• Extract to read:
--- START ---
=Paper= {{Paper |id=None |storemode=property |title=An Approach to Publish Spatial Data on the Web: The GeoLinked Data Use Case |pdfUrl=https://ceur-ws.org/Vol-691/paper4.pdf |volume=Vol-691 }} ==An Approach to Publish Spatial Data on the Web: The GeoLinked Data Use Case== https://ceur-ws.org/Vol-691/paper4.pdf
        An Approach to Publish Spatial Data on the Web:
                 The GeoLinked Data Case

         Luis. M. Vilches-Blázquez, Boris Villazón-Terrazas, Alexander De Leon,
                           Freddy Priyatna, and Oscar Corcho
                   1
                       Ontology Engineering Group. Dpto. de Inteligencia Artificial
                       Facultad de Informática, Universidad Politécnica de Madrid
                               28660, Boadilla del Monte, Madrid, Spain
                        {lmvilches, bvillazon,aleon,fpriyatna,ocorcho}@fi.upm.es



        Abstract. In this paper we report on an ongoing process aimed at publishing
        hydrographical data on the Web with a Spanish GeoLinked Data Use Case.
        Moreover, we discuss the process we followed, and propose methodological
        guidelines for all the activities involved within the process.
--- END ---
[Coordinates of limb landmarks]
--- START ---
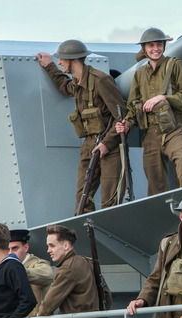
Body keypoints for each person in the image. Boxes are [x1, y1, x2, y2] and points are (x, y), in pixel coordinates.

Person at [36, 40, 127, 214]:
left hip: (110, 147)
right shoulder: (78, 82)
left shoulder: (101, 80)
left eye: (62, 59)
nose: (60, 62)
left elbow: (122, 116)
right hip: (89, 145)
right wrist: (50, 66)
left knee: (110, 201)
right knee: (82, 200)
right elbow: (65, 85)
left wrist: (106, 144)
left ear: (73, 59)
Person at [115, 28, 182, 196]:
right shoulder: (140, 74)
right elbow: (133, 106)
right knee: (155, 181)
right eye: (151, 45)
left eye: (159, 44)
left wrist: (163, 98)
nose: (155, 49)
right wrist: (127, 124)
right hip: (151, 133)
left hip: (175, 129)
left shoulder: (176, 66)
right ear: (144, 49)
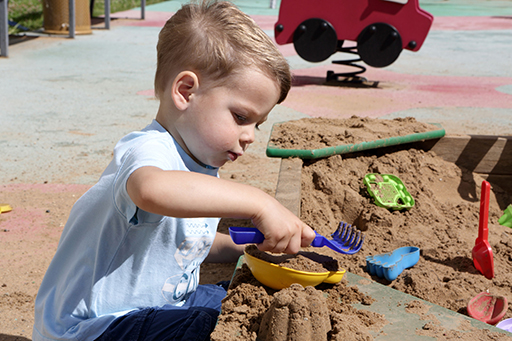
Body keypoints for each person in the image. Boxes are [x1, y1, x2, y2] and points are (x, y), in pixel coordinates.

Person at [32, 1, 316, 340]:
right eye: (241, 117)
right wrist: (260, 203)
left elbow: (185, 243)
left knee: (241, 296)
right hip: (93, 328)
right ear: (185, 91)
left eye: (258, 123)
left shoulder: (202, 163)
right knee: (207, 325)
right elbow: (149, 190)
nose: (250, 136)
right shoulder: (149, 151)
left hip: (159, 309)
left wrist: (248, 250)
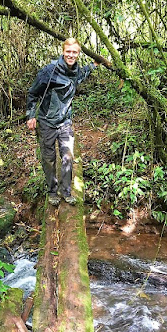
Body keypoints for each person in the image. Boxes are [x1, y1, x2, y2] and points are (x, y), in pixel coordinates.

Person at [26, 38, 99, 206]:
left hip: (65, 122)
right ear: (63, 51)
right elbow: (33, 93)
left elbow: (80, 76)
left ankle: (66, 192)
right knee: (49, 159)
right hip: (46, 122)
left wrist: (94, 65)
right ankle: (52, 192)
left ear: (78, 53)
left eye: (74, 52)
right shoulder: (49, 71)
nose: (71, 55)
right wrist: (31, 116)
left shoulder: (75, 70)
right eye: (68, 52)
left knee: (67, 157)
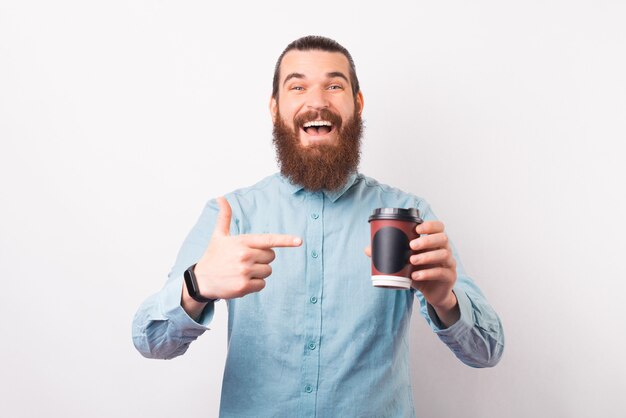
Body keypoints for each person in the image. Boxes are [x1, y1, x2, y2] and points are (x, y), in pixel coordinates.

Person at [132, 35, 504, 417]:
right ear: (275, 109)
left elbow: (487, 352)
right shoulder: (233, 214)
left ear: (357, 105)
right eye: (298, 86)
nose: (317, 101)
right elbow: (152, 341)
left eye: (334, 85)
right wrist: (197, 285)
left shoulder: (407, 215)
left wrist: (445, 300)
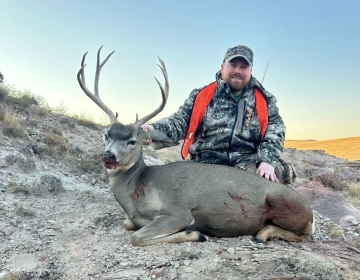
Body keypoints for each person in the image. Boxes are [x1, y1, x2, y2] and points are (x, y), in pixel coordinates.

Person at [142, 44, 296, 184]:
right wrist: (152, 130)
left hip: (245, 163)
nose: (238, 71)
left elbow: (276, 130)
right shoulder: (202, 95)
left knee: (281, 171)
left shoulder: (264, 99)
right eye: (233, 65)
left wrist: (267, 160)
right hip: (207, 164)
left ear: (250, 70)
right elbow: (179, 122)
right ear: (222, 67)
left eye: (243, 67)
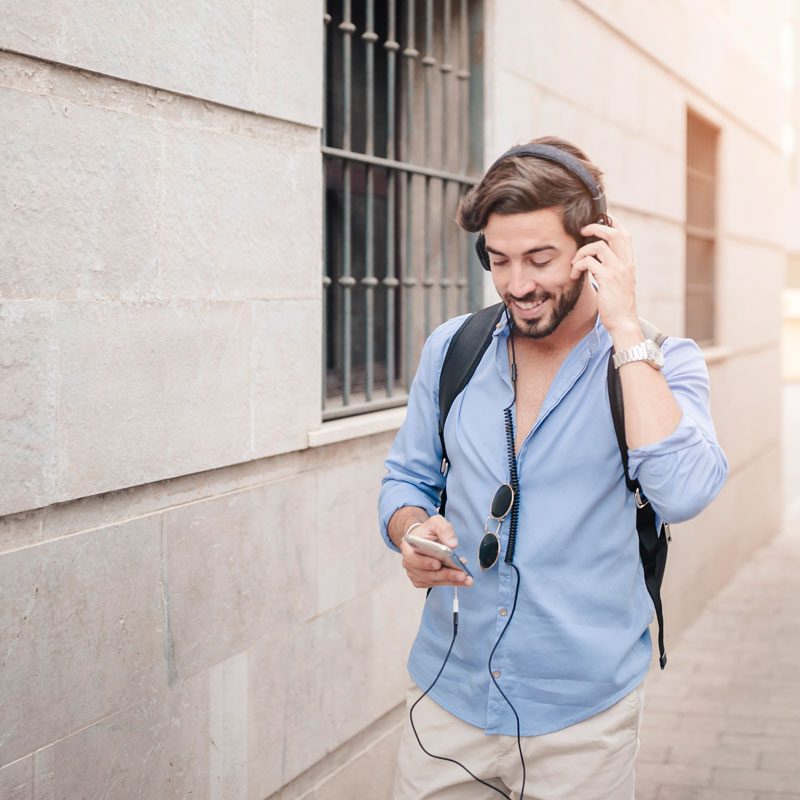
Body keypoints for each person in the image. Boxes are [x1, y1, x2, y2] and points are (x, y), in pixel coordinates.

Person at [378, 135, 728, 800]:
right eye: (499, 260)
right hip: (448, 700)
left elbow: (683, 491)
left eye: (540, 259)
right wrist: (410, 530)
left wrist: (625, 327)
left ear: (594, 249)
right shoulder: (452, 349)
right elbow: (407, 479)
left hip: (583, 722)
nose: (517, 284)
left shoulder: (662, 361)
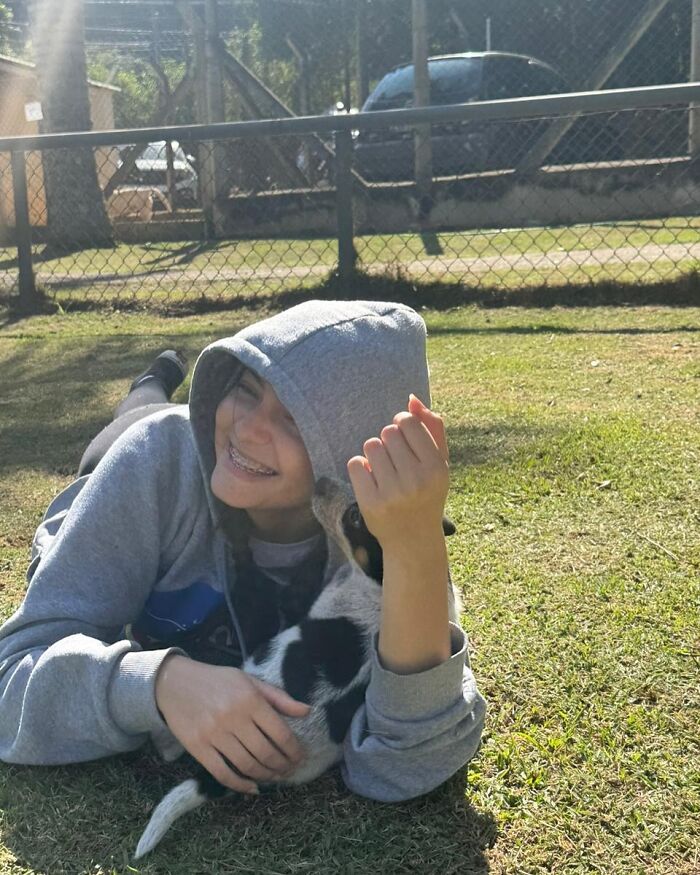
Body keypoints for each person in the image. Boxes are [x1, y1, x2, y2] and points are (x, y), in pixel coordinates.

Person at [0, 299, 486, 802]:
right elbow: (9, 682)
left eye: (294, 420)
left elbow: (407, 763)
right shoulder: (152, 465)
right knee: (132, 420)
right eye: (245, 388)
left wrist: (417, 551)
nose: (250, 427)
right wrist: (160, 683)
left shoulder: (376, 550)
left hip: (208, 462)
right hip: (127, 469)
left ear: (356, 459)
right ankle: (155, 376)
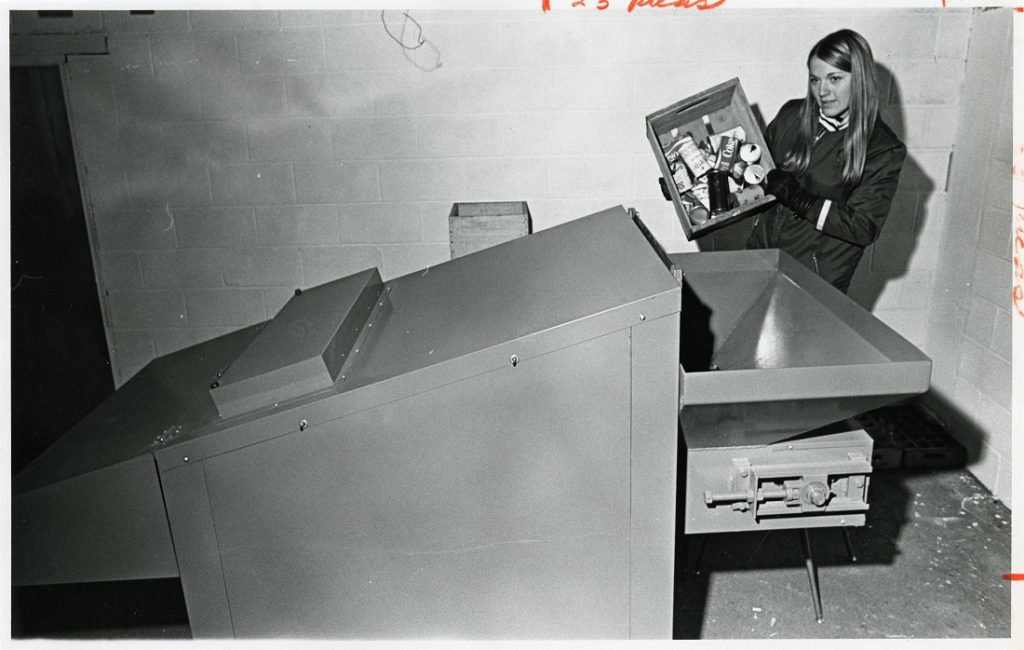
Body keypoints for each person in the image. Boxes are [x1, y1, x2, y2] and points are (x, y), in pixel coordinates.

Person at [746, 29, 906, 294]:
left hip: (815, 283)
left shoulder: (882, 149)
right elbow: (755, 175)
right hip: (760, 261)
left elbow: (863, 227)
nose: (823, 91)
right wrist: (698, 185)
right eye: (815, 79)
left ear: (860, 80)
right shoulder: (791, 115)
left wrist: (801, 200)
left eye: (834, 79)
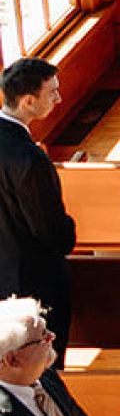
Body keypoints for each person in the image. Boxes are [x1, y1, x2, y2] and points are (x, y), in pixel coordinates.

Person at [0, 57, 74, 358]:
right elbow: (51, 231)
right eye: (52, 92)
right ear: (29, 101)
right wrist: (68, 230)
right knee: (43, 363)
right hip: (34, 281)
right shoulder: (30, 160)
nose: (59, 98)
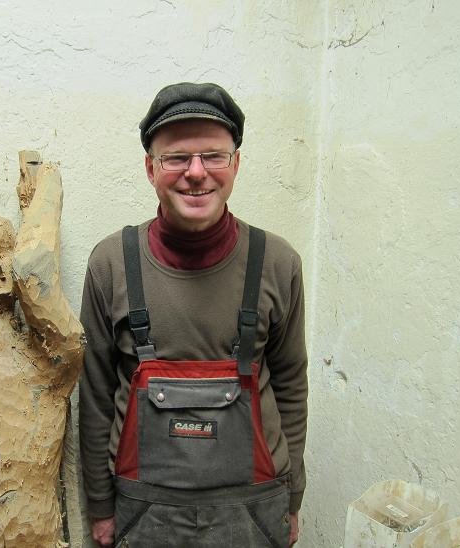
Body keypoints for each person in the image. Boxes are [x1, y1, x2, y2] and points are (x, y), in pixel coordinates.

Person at [79, 82, 308, 547]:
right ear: (151, 168)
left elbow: (290, 384)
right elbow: (96, 394)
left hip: (255, 510)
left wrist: (292, 498)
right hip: (141, 513)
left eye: (213, 156)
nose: (197, 173)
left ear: (236, 163)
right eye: (177, 158)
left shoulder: (278, 263)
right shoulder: (111, 264)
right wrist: (100, 506)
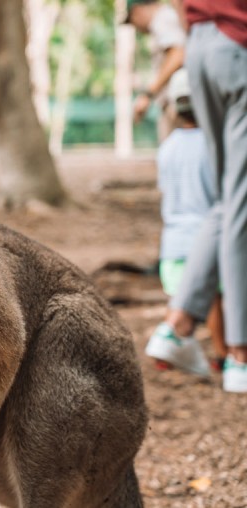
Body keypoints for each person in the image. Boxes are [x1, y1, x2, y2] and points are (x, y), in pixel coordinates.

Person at [146, 1, 247, 393]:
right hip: (238, 41)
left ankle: (178, 325)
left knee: (228, 197)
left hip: (201, 44)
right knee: (239, 200)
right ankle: (241, 355)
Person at [146, 68, 225, 377]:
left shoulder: (167, 148)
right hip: (204, 238)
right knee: (216, 300)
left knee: (180, 297)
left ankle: (171, 343)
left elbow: (167, 191)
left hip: (173, 238)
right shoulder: (213, 146)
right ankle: (222, 354)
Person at [123, 0, 186, 141]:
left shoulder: (162, 19)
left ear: (137, 11)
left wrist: (148, 93)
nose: (136, 27)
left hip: (179, 103)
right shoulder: (164, 19)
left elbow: (178, 53)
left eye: (132, 21)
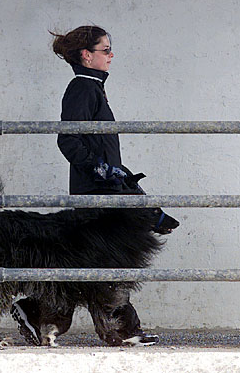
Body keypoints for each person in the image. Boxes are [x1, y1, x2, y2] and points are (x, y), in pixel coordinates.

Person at [10, 25, 158, 347]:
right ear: (86, 55)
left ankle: (41, 314)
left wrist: (119, 177)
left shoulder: (92, 87)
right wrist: (103, 171)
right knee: (106, 260)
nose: (111, 55)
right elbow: (69, 140)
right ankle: (119, 328)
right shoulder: (83, 89)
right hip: (95, 193)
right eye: (106, 50)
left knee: (95, 262)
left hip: (102, 189)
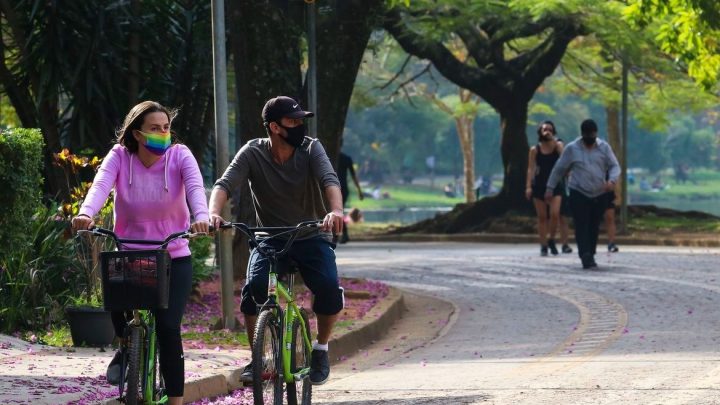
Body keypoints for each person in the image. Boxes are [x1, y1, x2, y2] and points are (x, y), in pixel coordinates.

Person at [71, 101, 210, 405]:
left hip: (173, 255)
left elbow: (196, 189)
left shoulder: (179, 155)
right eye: (155, 128)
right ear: (136, 133)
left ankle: (175, 400)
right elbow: (100, 186)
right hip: (130, 255)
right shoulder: (120, 157)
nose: (163, 133)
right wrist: (86, 213)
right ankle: (126, 344)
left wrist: (201, 216)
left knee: (168, 329)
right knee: (116, 304)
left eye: (166, 127)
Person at [208, 96, 344, 386]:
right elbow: (225, 184)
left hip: (310, 235)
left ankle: (320, 349)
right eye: (292, 121)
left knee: (328, 289)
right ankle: (257, 358)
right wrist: (213, 214)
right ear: (274, 127)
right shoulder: (252, 152)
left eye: (300, 121)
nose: (299, 126)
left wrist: (336, 211)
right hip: (269, 237)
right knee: (254, 290)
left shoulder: (310, 147)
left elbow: (329, 180)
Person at [546, 119, 620, 269]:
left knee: (593, 225)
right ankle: (584, 254)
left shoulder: (604, 148)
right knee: (581, 224)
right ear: (582, 134)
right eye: (587, 135)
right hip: (578, 191)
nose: (589, 138)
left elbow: (615, 166)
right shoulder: (572, 149)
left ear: (596, 134)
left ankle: (590, 253)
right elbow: (558, 169)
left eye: (592, 135)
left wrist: (612, 181)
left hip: (599, 193)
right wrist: (550, 188)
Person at [525, 120, 565, 256]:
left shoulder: (558, 145)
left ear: (553, 131)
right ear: (540, 132)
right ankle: (543, 245)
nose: (547, 131)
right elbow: (530, 168)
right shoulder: (534, 149)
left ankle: (551, 238)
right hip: (539, 184)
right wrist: (528, 186)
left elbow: (565, 160)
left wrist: (555, 144)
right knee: (542, 217)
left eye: (550, 129)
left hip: (555, 184)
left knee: (555, 214)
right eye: (544, 129)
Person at [337, 142, 364, 244]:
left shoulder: (342, 158)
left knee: (337, 211)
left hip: (341, 189)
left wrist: (359, 191)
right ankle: (339, 234)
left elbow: (353, 176)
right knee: (336, 211)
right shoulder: (329, 158)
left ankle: (343, 234)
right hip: (337, 189)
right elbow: (354, 176)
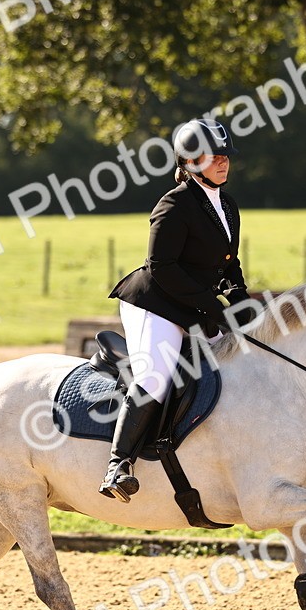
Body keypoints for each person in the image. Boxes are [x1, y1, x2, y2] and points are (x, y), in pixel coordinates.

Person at [99, 118, 254, 502]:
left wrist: (240, 299)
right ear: (188, 160)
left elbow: (227, 263)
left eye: (226, 156)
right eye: (213, 156)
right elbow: (162, 267)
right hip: (155, 303)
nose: (222, 162)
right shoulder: (174, 204)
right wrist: (212, 307)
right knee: (155, 376)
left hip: (192, 304)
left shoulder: (227, 205)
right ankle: (118, 465)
--- END ---
• What to work on:
A. In the paper on spatial data, what kind of data is being published on the Web?
B. Print the part of the paper on spatial data starting with "Abstract. In this" and going on through "Data Use Case.".
The listing stands apart from the paper on spatial data.

• Solutions for each task:
A. Hydrographical data.

B.
Abstract. In this paper we report on an ongoing process aimed at publishing
        hydrographical data on the Web with a Spanish GeoLinked Data Use Case.